Exercise tasks:
a) In the article on Michigan's small towns, since what year have cars been banned on Mackinac Island?
b) Pick up the article on Michigan's small towns after its final sentence and keep writing it.

Passage provided:
The Best Small Towns In Michigan For A Weekend Retreat
Petoskey keeps its Gaslight District up above Little Traverse Bay. Mackinac Island runs on horse-drawn carriages, fudge shops, and the cannon at Fort Mackinac. Frankenmuth holds onto a Franconian main street that earns its Oktoberfest every year. Michigan's best small towns sit between the cities rather than in them, and they fill a weekend without the traffic. Pick a peninsula and go.
Petoskey

Petoskey takes its name and its main weekend pastime from the Petoskey stone, the fossilized coral that has washed up along this shoreline for some 350 million years. Beachcombers work the gravel at Petoskey State Park, three miles north of downtown, hunting for the hexagonal pattern that only emerges once the rock dries. The town of about 5,800 sits on the south shore of Little Traverse Bay in the northwest Lower Peninsula.
The Gaslight District covers a few downtown blocks with independent bookstores, the original Symons General Store, and a handful of Hemingway sites; the writer summered nearby and set several Nick Adams stories along the bay. Stafford's Perry Hotel has held the corner of Bay and Lewis since 1899. For wine, Petoskey Farms Vineyard and Mackinaw Trail Winery both run tasting rooms minutes from the historic core.
Mackinac Island

Cars have been banned on Mackinac Island since 1898, so the sound on Main Street is hoof on pavement, not tire on asphalt. The 3.8-square-mile island sits in the Straits of Mackinac between Lakes Huron and Michigan, about a 20-minute ferry from Mackinaw City or St. Ignace. Fort Mackinac, built by the British in 1780 above the harbor, still fires cannon and rifle demonstrations through the summer.
The Grand Hotel, finished in 1887, runs what it bills as the longest porch in the world at 660 feet and remains the island's signature stay. M-185, the eight-mile highway that circles the island, is the only state highway in the country closed to motor vehicles. Fudge shops line Main Street, and the Lilac Festival in early June fills the streets with parades and carriage tours.
Charlevoix

Charlevoix sits on a narrow neck of land between Lake Michigan and Lake Charlevoix, where a drawbridge lifts on the hour each summer to let sailboats through the channel. The town is known for the work of Earl Young, a self-taught architect whose roughly 30 Mushroom Houses curve across the historic district with stone walls, wavy cedar-shake roofs, and boulders the size of small cars. Walking tours of the Young houses leave downtown most summer Saturdays.

Saved data entries:
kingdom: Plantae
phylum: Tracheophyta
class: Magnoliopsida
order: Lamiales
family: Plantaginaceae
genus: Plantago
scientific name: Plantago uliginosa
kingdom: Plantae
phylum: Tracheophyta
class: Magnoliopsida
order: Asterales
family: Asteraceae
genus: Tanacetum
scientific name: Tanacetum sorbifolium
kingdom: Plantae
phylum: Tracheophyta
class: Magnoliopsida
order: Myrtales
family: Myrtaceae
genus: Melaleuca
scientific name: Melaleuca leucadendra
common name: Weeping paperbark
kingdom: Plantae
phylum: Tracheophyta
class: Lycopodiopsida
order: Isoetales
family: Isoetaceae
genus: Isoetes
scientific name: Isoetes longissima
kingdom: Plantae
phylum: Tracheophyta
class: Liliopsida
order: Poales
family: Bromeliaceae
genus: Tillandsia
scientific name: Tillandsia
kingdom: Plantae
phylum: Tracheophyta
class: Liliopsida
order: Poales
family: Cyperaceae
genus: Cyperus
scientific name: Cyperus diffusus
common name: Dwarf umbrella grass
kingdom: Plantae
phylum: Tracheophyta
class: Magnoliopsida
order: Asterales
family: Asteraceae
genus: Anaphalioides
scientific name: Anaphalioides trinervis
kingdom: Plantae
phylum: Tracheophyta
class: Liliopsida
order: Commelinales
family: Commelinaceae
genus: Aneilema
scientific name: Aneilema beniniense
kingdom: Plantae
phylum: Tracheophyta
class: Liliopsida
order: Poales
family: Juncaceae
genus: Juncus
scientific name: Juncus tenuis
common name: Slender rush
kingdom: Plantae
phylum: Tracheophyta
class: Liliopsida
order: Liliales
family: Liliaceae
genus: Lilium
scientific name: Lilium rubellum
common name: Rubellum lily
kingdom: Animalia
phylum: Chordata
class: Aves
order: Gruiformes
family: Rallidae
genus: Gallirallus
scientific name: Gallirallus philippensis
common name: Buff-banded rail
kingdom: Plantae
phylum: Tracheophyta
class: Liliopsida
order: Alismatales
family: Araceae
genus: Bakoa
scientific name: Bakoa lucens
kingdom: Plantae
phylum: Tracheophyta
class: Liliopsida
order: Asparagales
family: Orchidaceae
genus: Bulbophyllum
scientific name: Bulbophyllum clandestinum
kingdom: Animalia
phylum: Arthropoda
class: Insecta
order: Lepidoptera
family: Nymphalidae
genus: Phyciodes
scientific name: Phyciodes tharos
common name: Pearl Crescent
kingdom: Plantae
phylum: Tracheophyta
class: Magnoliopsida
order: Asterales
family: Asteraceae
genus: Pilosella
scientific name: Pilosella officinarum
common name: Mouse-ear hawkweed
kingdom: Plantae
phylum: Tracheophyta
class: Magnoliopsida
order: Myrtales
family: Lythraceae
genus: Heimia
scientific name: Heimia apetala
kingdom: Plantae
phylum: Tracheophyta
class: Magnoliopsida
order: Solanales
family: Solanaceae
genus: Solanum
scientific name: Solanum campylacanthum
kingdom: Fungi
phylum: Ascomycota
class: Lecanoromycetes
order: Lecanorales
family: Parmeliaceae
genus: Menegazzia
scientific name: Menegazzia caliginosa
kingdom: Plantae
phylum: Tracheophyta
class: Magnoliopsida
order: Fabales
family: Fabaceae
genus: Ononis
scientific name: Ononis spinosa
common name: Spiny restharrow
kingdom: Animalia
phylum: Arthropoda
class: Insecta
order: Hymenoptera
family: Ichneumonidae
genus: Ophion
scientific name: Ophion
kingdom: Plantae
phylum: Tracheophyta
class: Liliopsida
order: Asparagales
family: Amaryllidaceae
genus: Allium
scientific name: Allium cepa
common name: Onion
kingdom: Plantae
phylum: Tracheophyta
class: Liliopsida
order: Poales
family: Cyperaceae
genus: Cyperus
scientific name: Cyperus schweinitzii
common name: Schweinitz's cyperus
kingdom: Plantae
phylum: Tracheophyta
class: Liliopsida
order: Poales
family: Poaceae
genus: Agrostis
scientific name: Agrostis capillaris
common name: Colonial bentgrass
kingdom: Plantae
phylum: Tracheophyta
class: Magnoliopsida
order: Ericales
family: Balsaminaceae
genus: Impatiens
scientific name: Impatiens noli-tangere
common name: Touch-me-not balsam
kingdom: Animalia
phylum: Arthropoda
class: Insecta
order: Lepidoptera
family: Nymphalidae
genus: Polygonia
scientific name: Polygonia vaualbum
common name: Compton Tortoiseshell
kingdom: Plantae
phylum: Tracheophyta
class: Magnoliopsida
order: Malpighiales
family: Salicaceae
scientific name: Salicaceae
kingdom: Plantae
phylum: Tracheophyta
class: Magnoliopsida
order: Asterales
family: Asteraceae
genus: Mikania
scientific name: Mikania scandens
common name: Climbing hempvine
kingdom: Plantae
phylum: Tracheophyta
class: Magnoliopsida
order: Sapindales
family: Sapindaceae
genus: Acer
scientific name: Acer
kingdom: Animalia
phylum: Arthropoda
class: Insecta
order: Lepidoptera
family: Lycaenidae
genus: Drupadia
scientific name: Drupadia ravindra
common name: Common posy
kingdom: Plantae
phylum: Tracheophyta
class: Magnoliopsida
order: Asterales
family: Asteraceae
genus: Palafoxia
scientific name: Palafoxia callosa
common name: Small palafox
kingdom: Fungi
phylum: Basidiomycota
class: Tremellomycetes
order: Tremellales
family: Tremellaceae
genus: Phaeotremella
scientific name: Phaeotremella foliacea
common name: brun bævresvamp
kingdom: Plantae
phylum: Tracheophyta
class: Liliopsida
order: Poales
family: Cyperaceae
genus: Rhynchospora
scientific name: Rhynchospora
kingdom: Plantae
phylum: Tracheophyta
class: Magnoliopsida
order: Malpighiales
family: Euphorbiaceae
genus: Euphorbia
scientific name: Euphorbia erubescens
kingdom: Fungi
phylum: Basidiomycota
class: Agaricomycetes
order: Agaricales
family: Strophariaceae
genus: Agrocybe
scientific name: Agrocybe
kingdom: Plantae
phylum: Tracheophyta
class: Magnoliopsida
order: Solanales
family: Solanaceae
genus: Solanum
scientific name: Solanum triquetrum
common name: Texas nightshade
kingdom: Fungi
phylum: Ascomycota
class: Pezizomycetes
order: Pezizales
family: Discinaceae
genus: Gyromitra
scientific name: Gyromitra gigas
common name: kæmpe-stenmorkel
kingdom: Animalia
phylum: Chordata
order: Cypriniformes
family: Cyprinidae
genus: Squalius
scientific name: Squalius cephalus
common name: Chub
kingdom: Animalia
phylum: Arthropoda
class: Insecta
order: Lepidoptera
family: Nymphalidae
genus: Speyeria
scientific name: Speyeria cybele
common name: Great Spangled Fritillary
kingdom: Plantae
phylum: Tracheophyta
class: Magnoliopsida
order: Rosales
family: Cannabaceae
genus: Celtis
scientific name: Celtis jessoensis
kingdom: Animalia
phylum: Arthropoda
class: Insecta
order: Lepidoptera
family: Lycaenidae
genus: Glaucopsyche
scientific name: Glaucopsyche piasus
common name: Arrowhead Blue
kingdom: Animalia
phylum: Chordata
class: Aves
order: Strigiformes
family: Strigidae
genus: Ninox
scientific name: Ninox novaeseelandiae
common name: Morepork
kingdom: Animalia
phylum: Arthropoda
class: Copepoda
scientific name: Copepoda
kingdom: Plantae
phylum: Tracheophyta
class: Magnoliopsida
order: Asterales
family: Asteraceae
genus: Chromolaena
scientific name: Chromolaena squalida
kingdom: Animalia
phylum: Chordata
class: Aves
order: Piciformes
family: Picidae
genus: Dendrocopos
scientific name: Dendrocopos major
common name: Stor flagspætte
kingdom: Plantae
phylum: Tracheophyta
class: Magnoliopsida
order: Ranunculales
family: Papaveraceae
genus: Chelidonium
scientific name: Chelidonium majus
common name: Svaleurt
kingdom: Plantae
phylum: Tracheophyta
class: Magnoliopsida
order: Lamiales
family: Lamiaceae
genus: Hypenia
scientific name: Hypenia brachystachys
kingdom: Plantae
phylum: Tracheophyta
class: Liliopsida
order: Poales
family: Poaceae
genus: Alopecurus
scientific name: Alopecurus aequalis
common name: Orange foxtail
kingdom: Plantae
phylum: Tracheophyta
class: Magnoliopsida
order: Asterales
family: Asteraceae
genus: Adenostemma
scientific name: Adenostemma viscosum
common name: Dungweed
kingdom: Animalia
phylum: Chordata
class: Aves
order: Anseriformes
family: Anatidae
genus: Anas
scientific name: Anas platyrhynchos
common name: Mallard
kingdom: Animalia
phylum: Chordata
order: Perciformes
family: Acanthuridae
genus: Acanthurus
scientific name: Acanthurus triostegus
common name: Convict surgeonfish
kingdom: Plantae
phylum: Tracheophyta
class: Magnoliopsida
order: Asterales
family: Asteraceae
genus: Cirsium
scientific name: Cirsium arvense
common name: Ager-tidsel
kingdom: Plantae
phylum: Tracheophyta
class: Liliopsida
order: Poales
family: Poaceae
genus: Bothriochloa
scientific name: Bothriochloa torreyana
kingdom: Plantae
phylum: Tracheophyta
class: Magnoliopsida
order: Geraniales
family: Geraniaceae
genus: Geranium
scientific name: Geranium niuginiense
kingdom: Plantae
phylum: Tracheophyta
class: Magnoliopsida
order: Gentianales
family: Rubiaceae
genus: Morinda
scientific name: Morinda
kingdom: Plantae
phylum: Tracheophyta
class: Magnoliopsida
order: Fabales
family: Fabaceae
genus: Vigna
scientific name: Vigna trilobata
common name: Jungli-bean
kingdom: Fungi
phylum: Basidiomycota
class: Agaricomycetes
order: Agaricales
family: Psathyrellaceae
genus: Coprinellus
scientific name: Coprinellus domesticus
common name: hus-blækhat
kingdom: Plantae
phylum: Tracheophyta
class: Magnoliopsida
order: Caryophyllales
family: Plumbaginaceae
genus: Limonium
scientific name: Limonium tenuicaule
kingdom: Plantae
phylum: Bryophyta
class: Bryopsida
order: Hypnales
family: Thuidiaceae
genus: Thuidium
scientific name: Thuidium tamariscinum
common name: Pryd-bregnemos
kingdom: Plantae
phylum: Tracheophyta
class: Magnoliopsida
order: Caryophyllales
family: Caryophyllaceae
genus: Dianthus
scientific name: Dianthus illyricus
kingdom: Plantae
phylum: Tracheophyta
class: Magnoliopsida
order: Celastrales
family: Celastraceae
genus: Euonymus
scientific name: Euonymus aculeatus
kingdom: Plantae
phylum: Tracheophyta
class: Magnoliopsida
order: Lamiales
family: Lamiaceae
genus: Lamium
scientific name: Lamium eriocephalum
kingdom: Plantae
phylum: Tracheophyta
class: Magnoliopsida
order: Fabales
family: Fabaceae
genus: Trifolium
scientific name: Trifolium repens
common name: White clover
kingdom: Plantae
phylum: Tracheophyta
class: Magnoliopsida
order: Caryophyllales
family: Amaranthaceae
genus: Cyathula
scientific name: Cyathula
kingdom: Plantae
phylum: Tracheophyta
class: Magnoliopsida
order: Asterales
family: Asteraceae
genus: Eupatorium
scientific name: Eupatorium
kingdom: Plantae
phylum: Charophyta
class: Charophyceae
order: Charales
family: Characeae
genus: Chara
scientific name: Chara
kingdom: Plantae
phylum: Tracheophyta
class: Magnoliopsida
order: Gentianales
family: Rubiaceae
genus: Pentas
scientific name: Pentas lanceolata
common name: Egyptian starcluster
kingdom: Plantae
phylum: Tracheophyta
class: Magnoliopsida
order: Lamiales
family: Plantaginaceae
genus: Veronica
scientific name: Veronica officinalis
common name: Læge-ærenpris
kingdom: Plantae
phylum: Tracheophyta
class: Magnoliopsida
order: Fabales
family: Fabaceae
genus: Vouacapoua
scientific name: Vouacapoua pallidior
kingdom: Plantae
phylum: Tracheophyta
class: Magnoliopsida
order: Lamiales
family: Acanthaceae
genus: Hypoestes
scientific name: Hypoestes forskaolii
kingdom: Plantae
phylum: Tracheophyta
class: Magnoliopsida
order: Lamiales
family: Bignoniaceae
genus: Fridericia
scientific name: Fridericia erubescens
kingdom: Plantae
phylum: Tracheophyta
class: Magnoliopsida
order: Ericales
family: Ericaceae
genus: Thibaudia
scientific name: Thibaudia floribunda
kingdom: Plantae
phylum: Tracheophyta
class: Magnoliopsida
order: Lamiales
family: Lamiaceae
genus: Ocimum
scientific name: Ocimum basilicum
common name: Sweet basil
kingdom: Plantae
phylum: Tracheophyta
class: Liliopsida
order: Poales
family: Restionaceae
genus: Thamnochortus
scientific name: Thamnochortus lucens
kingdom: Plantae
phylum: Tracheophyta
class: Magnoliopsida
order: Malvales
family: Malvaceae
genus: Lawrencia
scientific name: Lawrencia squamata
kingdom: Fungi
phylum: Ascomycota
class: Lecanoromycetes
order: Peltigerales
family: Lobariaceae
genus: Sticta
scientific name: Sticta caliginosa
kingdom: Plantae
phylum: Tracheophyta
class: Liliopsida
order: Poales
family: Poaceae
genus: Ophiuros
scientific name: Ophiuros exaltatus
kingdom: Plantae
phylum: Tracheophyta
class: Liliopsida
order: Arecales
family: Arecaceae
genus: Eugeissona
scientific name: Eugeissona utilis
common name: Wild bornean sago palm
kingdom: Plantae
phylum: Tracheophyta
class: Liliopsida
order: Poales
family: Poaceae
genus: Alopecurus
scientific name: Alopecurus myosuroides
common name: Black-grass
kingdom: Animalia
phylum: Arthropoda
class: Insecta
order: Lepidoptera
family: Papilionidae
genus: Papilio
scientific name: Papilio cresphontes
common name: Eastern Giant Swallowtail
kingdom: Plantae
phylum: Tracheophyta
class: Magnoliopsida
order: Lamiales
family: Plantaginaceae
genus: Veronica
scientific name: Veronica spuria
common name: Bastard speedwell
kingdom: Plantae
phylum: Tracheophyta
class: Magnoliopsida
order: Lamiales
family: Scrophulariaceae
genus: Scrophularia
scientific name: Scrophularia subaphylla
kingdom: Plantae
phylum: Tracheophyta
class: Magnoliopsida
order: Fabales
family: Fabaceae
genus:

Final answers:
a) Since 1898.

b)
Castle Farms, built in 1918 as a horse-breeding operation modeled on a French Renaissance château, now hosts events and opens its formal gardens, model railroad, and self-guided history tours to visitors. The red Charlevoix South Pier Lighthouse stands where the channel meets Lake Michigan, a short walk from Michigan Beach Park.
South Haven

The red South Haven Lighthouse has marked the mouth of the Black River since 1903 and still operates at the end of the South Pier. The town of about 4,000 sits where the Black River meets Lake Michigan and splits neatly into a sandy beach district and a working harbor. The Michigan Maritime Museum on Dyckman Avenue covers Great Lakes shipbuilding and lighthouse history, and its schooner Friends Good Will takes passengers out onto the lake.
The National Blueberry Festival, held the second weekend of August since 1963, brings tens of thousands of people to town for a parade, pie-eating contests, a 5K, and a U-pick day at a nearby farm. Van Buren State Park, just south of town, protects a mile of Lake Michigan beach behind forested dunes.
Frankenmuth

Bronner's Christmas Wonderland, the largest year-round Christmas store in the world, spreads across 27 acres on Christmas Lane just south of downtown Frankenmuth and stocks more than 50,000 holiday items. The town around it was founded in 1845 by 15 Lutheran missionaries from Franconia, in Bavaria, who came to evangelize the Chippewa and stayed to farm. The main street still uses German-style timber-frame buildings and serves the family-style chicken dinners that made the town's name.
The Bavarian Inn and Zehnder's face each other across Main Street and serve roughly a million chicken dinners between them each year, a tradition that started at Zehnder's in the 1920s. Frankenmuth's Oktoberfest in mid-September is the largest sanctioned by Munich outside Germany, pouring imported beer brewed under the Reinheitsgebot purity law.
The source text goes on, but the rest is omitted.